====== TEXT SECTION
Valang Validator under the hood


Valang Validator under the hood

How to Convert Valang syntax Expression into ValidationRule Object model?

org.springmodules.validation.valang.parser.ValangParser is the key class that will help on this task.

If you are able to construct a valid valang-syntax expression from some other sources, you can use ValangParser to parse these kinds of expressions into Valang’s Object model. for example:

Errors errors = ...;
Object target = ...;
                
ValangParser parser = new ValangParser("{ <key> : <expression> : <error_message> [ : <error_key> [ : <error_args> ] ]}");
try {
    Collection<ValidationRule> rules = parser.parseValidation();
    if(CollectionUtils.isNotEmpty(rules))
    {
        Iterator<ValidationRule> iter = rules.iterator();
        while(iter.hasNext()){
            ValidationRule rule = iter.next();
            rule.validate(target, errors);
        }
    }
} catch (ParseException e) {
    // handle exception here.
}

with sample code above, I think you can figure out how the ValangValidator class do its work.

Since you can “setValang(String valang)”, you can “setCustomFunctions(..)”, in the “validate(Object target, Errors errors)” method, the ValangValidator only need use ValangParser to parse the expression set via “setValang(String)” method. After a collection of ValidationRule is available, the left things is almost the same like code above.

Of course, since ValangValidator use ValangParser to do the parsing things, you can use ValangValidator or its super class, that’s, org.springmodules.validation.valang.parser.SimpleValangBased , to do the same thing. I mean, to parse the valang expression.

Custom ValangValidator or ValidationRule

when I want to add GlobalError support for ROMA framework, I found that as if Valang doesn’t support such GlobalError expression things, so I have to find another way.

In a valang-syntax expression, the first token is the , it’s mandatory. But for a global error, it’s meaningless. so even we provide a dummy value, and make the expression-parsing pass, when we invoke the “#validate(target, errors)” method of ValidationRule, an exception will still be raised, because, the ValidationRule can’t find a property on the target object. In order to fix this, we have to break down the “#validate(target, errors)” method’s logic. Here is what I will do.
============
REQUIRED TASKS:
(a) In the article on Valang validation, list every placeholder in angle brackets in the expression string passed to the ValangParser constructor, in the order they appear.
(b) Continue the article on Valang validation from its last sentence by describing the steps the writer takes to break down the logic of the "#validate(target, errors)" method.
====== EXTRACTED RECORDS
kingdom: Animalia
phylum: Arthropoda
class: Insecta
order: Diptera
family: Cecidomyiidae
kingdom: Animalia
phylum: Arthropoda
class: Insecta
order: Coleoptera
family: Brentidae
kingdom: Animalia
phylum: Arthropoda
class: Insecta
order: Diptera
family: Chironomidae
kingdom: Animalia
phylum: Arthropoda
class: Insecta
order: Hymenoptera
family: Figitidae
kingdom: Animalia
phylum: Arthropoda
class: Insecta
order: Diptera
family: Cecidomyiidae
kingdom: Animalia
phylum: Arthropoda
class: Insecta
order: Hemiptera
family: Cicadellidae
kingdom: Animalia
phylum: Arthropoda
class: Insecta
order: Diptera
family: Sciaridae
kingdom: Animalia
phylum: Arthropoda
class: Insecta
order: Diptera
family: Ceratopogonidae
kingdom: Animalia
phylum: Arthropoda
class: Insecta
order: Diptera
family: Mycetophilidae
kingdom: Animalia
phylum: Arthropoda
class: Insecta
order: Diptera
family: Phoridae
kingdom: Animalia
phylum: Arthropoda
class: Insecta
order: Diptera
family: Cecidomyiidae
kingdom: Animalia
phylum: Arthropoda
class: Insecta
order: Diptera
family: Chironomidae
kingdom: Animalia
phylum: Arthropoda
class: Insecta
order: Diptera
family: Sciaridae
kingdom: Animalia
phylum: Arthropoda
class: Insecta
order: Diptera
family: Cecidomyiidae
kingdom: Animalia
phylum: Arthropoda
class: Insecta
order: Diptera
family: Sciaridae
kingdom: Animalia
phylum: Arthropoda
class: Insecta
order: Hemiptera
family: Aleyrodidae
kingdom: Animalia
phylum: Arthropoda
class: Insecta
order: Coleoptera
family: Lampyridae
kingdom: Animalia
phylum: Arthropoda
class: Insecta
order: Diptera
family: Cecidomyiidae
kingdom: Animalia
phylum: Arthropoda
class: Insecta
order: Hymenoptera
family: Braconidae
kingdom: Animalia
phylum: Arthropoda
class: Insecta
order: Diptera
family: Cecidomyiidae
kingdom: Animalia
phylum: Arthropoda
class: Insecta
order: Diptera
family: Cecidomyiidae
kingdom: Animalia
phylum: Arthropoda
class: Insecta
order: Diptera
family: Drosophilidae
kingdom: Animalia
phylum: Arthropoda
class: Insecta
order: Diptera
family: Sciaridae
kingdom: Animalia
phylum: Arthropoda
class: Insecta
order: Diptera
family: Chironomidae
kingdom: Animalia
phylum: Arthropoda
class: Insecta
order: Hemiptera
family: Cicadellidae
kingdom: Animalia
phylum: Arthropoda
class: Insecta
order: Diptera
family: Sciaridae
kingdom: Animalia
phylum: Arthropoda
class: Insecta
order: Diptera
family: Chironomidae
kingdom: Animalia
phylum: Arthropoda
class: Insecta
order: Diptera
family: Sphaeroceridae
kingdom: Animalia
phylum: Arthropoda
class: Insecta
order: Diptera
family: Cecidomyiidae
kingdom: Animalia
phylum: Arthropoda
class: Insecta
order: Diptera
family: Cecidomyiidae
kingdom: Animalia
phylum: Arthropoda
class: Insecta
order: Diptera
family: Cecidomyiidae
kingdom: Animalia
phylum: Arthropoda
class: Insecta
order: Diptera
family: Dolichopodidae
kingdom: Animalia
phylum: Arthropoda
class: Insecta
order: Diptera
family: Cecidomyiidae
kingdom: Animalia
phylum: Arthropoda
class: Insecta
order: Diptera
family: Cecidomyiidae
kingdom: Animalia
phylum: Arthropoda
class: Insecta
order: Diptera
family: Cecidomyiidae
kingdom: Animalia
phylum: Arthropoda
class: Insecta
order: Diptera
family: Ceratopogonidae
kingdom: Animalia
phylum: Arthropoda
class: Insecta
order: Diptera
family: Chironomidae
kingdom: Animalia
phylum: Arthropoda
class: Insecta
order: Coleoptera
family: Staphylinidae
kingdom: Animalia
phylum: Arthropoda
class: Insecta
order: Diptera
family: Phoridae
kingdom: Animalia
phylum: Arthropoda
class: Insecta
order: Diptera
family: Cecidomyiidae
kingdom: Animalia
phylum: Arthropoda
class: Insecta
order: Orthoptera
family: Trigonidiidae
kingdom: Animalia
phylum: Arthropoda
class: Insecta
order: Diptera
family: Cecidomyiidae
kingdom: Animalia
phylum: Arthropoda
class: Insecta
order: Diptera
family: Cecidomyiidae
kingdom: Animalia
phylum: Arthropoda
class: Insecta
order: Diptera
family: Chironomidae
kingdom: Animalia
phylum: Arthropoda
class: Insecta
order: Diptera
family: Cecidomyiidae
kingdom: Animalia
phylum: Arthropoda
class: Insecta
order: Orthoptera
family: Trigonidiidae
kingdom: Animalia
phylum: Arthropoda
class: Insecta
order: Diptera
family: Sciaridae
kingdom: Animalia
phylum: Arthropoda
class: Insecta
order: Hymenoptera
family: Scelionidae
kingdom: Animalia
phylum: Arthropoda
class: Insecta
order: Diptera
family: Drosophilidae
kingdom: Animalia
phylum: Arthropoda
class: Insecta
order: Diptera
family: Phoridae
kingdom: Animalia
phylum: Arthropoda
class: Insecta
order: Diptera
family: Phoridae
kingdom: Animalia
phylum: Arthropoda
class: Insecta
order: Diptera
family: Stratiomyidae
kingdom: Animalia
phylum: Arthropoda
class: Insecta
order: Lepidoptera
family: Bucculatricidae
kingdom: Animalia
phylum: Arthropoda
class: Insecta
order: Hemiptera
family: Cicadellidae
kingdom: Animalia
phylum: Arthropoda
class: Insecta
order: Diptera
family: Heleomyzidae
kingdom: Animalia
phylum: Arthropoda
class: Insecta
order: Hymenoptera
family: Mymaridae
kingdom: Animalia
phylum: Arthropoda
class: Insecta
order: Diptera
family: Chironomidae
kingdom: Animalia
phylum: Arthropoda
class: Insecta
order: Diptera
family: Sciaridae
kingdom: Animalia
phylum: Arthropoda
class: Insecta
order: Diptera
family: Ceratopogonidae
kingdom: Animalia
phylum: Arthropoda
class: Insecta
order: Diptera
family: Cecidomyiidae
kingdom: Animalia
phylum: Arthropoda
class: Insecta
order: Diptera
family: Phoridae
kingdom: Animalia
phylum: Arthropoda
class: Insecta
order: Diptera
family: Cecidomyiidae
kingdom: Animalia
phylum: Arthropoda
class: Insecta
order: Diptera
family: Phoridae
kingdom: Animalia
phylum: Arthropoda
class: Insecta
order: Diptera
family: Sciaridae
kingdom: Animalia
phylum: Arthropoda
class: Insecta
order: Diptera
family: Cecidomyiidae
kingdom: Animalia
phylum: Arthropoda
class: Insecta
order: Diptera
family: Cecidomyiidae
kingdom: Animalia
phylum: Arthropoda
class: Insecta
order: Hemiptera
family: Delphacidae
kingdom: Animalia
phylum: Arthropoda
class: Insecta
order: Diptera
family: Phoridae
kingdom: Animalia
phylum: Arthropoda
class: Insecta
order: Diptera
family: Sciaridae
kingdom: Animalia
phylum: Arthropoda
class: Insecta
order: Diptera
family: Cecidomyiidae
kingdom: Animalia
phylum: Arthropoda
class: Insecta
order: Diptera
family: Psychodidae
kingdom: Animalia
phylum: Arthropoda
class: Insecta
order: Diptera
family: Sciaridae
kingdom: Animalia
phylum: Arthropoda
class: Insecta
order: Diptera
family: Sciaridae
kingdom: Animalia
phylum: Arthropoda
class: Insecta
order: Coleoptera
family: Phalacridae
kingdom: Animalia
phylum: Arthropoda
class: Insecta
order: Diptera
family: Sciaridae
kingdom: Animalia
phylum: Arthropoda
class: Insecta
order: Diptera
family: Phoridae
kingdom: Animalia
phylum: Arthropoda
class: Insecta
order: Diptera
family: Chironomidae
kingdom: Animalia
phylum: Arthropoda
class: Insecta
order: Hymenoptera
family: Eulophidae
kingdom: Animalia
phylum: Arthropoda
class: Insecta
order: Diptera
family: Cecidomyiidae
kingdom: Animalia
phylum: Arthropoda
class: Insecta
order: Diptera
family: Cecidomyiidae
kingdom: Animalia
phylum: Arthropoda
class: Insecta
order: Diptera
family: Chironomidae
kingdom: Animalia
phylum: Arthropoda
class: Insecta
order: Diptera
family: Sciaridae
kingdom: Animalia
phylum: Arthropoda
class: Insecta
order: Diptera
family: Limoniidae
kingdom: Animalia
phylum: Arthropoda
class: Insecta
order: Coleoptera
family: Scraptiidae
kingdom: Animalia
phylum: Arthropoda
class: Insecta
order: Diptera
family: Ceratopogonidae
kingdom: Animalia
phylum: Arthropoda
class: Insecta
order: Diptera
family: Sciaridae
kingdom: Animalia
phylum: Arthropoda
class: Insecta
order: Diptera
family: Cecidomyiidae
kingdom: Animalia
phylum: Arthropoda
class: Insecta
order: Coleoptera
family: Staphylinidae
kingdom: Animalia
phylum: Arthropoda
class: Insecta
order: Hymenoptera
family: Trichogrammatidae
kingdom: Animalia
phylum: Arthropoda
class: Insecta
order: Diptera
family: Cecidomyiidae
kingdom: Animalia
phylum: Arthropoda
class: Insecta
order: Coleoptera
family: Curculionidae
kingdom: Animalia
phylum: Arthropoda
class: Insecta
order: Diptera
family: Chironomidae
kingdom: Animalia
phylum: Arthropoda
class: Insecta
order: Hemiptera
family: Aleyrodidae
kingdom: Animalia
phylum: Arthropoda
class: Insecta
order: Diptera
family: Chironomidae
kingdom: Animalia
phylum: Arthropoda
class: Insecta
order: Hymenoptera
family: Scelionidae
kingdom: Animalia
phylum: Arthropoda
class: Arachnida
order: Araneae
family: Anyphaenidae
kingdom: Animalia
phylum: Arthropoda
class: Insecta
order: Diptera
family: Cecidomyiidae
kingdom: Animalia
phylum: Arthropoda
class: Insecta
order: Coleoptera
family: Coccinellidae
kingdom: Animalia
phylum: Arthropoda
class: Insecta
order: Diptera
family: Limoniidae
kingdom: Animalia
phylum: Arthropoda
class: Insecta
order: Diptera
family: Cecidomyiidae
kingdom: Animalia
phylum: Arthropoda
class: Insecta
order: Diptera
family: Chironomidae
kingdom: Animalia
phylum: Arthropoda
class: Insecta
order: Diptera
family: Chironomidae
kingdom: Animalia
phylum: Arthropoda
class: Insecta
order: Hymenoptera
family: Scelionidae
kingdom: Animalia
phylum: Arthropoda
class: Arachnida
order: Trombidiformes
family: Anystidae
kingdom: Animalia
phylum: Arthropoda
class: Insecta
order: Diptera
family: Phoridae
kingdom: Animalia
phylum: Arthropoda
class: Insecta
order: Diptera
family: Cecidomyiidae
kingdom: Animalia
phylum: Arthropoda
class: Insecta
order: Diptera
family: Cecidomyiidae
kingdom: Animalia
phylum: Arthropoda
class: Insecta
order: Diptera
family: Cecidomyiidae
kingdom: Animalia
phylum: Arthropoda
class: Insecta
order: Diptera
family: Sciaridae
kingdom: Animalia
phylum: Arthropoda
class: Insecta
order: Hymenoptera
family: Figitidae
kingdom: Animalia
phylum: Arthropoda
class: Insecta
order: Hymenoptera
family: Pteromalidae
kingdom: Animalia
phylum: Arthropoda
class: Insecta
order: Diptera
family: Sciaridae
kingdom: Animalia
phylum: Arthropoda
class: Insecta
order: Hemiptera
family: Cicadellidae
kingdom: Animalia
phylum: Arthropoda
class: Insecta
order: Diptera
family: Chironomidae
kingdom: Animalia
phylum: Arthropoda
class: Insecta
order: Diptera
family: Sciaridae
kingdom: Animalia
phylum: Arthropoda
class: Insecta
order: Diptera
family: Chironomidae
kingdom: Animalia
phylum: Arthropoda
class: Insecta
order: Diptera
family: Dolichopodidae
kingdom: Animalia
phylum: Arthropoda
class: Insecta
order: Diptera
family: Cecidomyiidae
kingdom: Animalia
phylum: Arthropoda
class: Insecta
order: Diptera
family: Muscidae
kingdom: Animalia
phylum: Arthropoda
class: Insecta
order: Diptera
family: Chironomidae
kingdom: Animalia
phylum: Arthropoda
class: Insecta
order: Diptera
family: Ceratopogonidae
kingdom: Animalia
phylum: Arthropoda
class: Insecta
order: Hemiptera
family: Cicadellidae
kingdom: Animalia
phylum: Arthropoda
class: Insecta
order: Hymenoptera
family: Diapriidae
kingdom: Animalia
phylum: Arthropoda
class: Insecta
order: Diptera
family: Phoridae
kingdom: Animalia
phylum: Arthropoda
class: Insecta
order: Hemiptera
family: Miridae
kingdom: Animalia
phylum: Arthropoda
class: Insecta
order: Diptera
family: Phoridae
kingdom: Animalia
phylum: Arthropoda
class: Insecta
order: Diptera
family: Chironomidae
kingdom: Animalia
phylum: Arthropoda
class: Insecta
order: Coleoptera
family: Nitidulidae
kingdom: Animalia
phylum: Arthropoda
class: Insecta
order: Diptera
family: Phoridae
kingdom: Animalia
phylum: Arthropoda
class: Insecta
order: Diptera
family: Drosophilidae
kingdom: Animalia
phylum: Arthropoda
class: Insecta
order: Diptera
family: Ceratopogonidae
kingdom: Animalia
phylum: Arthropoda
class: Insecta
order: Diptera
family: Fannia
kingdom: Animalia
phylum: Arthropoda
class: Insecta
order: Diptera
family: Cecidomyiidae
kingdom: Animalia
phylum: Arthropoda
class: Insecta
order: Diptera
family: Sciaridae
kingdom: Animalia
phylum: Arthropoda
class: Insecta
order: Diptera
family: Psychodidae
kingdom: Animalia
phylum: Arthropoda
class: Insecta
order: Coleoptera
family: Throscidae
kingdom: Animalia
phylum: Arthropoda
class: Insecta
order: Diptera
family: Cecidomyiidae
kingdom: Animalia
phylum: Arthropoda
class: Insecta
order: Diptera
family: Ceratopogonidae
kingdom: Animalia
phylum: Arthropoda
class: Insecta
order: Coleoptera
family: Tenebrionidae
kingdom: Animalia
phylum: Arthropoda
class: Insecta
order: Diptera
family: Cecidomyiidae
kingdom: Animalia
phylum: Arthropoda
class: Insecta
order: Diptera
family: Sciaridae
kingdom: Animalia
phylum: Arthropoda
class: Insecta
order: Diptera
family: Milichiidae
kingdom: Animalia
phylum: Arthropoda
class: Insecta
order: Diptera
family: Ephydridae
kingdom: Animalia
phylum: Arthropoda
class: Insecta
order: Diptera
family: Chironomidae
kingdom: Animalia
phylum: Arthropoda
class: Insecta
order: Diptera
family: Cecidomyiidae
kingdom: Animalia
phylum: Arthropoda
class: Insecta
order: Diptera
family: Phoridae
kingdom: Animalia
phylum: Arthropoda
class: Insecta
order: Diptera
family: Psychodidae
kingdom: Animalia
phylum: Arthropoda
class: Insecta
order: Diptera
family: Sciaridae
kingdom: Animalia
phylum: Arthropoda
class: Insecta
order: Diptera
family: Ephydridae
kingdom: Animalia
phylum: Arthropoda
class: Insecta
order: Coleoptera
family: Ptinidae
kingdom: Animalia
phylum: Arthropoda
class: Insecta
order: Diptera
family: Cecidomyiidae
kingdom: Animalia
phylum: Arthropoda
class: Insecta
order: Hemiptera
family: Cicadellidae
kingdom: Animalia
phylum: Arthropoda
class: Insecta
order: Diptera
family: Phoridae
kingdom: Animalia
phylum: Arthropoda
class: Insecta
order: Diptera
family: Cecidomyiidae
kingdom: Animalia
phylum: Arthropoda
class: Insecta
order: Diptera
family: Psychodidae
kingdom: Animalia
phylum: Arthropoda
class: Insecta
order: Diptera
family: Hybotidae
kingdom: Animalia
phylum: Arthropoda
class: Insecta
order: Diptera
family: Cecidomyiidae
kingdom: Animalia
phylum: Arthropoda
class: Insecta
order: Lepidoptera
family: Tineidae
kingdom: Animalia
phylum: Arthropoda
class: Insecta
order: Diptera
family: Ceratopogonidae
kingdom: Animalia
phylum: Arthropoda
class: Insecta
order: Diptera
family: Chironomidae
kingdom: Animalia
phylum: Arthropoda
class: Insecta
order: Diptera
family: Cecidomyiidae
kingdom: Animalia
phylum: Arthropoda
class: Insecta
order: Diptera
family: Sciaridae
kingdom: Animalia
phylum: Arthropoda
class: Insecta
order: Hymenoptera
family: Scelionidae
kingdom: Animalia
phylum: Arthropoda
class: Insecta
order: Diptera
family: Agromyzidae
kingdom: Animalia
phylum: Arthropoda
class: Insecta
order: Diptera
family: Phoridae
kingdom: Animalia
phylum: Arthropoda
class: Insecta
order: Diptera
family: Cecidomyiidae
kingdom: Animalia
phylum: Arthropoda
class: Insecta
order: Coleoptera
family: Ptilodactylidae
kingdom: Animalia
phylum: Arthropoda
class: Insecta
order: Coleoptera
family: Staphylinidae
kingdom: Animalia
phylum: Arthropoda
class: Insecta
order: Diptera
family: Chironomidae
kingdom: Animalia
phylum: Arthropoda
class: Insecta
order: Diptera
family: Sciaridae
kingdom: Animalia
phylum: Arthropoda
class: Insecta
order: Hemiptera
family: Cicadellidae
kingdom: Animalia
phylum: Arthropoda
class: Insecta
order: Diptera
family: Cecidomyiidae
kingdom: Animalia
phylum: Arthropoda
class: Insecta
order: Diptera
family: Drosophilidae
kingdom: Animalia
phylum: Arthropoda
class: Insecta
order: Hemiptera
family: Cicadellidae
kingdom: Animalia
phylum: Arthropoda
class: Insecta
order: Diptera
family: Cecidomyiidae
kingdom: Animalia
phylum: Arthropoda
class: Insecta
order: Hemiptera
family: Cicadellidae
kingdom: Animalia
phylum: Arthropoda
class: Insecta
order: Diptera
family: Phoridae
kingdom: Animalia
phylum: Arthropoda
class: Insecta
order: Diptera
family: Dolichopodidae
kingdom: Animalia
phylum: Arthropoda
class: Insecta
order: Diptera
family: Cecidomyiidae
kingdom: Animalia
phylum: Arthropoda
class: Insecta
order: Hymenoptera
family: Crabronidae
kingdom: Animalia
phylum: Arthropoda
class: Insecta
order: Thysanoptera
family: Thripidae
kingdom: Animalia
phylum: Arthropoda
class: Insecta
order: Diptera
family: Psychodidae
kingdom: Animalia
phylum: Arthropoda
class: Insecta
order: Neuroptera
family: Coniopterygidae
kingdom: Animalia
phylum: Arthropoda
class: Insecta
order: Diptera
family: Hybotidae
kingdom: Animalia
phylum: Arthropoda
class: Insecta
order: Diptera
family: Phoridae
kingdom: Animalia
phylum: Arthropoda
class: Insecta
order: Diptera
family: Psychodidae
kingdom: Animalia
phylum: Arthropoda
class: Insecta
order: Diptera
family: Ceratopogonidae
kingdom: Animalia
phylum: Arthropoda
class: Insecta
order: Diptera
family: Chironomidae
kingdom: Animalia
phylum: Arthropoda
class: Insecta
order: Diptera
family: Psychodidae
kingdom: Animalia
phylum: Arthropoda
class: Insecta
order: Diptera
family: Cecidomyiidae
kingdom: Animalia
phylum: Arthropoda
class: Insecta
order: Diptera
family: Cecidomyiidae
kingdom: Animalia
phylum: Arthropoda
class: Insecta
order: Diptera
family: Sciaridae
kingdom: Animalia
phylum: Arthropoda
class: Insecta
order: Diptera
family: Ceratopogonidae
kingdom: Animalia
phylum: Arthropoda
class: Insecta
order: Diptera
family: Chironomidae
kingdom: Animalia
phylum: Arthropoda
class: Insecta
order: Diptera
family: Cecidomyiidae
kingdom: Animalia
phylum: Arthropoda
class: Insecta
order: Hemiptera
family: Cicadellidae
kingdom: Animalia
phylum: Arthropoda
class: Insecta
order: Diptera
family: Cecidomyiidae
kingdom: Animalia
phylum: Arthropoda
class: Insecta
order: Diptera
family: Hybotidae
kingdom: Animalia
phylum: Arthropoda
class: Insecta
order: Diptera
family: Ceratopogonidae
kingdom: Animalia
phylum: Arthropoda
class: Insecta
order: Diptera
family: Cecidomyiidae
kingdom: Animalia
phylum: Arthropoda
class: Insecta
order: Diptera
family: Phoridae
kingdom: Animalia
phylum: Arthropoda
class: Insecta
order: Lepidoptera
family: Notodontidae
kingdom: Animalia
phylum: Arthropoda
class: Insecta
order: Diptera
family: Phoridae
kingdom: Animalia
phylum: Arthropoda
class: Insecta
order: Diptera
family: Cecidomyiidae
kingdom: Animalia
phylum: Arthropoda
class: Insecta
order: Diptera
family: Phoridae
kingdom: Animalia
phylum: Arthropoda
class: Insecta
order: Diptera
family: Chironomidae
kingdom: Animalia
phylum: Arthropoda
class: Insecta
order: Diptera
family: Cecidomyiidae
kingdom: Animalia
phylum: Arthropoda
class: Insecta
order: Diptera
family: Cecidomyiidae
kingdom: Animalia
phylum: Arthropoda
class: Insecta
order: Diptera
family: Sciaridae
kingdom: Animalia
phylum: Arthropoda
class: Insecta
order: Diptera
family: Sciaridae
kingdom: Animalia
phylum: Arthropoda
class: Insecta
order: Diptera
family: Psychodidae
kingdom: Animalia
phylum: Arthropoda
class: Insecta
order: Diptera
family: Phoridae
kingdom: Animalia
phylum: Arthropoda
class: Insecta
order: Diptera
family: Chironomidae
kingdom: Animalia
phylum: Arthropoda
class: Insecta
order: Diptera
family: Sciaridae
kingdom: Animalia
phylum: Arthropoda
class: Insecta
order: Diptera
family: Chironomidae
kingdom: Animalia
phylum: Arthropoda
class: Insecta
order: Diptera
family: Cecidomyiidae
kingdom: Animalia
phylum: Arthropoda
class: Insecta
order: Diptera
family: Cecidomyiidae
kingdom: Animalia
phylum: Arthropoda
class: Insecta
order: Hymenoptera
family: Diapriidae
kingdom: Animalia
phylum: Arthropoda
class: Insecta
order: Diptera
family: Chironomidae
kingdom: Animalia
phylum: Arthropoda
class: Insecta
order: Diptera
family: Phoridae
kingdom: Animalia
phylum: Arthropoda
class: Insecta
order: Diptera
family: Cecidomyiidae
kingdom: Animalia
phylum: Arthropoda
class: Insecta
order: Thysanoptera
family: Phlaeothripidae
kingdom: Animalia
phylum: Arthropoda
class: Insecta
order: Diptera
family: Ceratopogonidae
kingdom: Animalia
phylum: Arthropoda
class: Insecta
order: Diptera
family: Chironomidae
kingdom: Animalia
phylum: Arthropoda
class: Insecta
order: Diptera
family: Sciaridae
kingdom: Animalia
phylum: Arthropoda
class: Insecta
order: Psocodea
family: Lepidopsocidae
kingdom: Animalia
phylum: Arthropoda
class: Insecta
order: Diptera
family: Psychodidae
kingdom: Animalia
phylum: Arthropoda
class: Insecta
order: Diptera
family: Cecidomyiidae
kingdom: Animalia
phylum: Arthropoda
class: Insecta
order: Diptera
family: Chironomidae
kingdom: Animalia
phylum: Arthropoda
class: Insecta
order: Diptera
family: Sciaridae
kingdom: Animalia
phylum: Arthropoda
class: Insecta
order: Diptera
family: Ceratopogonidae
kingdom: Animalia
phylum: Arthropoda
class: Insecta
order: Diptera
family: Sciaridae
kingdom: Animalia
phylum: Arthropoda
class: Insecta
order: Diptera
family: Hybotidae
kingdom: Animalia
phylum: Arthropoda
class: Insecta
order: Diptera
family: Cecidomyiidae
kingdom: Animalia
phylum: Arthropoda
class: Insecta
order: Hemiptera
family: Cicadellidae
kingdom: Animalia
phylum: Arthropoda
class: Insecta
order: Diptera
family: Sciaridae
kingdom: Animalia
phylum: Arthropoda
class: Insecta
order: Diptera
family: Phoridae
============
ANSWERS PER TASK:
(a) <key>, <expression>, <error_message>, <error_key>, <error_args>

(b)
If we inspect the type of the ValidationRule returned from “parser.parseValidation()”, we will find that it’s type is org.springmodules.validation.valang.predicates.BasicValidationRule . This is the default value object that hold every part of the parsed Valang expression. Since we can get everything with it, we then can filter the returned collection of ValidationRule. The code seems like:

ValangValidator validator = new ValangValidator();
        validator.setValang("");
        @SuppressWarnings("unchecked")
        Collection<ValidationRule> rules = validator.getRules();
        @SuppressWarnings("unchecked")
        Collection<ValidationRule> globalErrorRules = CollectionUtils.transformedCollection(rules, new Transformer() {
            public Object transform(Object arg) {
                final BasicValidationRule rule = (BasicValidationRule)arg;
                return new ValidationRule() {
                    public void validate(Object target, org.springframework.validation.Errors errors) {
                        String errorKey = rule.getErrorKey();
                        String message = rule.getErrorMessage();
                        @SuppressWarnings("unchecked")
                        Collection args = rule.getErrorArgs();
                        if(CollectionUtils.isEmpty(args))
                        {
                            errors.reject(errorKey, message);
                        }
                        else
                        {
                            @SuppressWarnings("unchecked")
                            Object[] argArray = args.toArray(new Object[args.size()]);
                            errors.reject(errorKey, argArray, message);
                        }
                    }
                };
            }
        });

since FiledError is added with “#rejectValue(..)”, we use “#reject(..)” to fill GlobalError to Errors . After these rules are applied to the target object, the corresponding global errors will be available. You can pull them in you view via spring’s RequestContext or other way you resort to.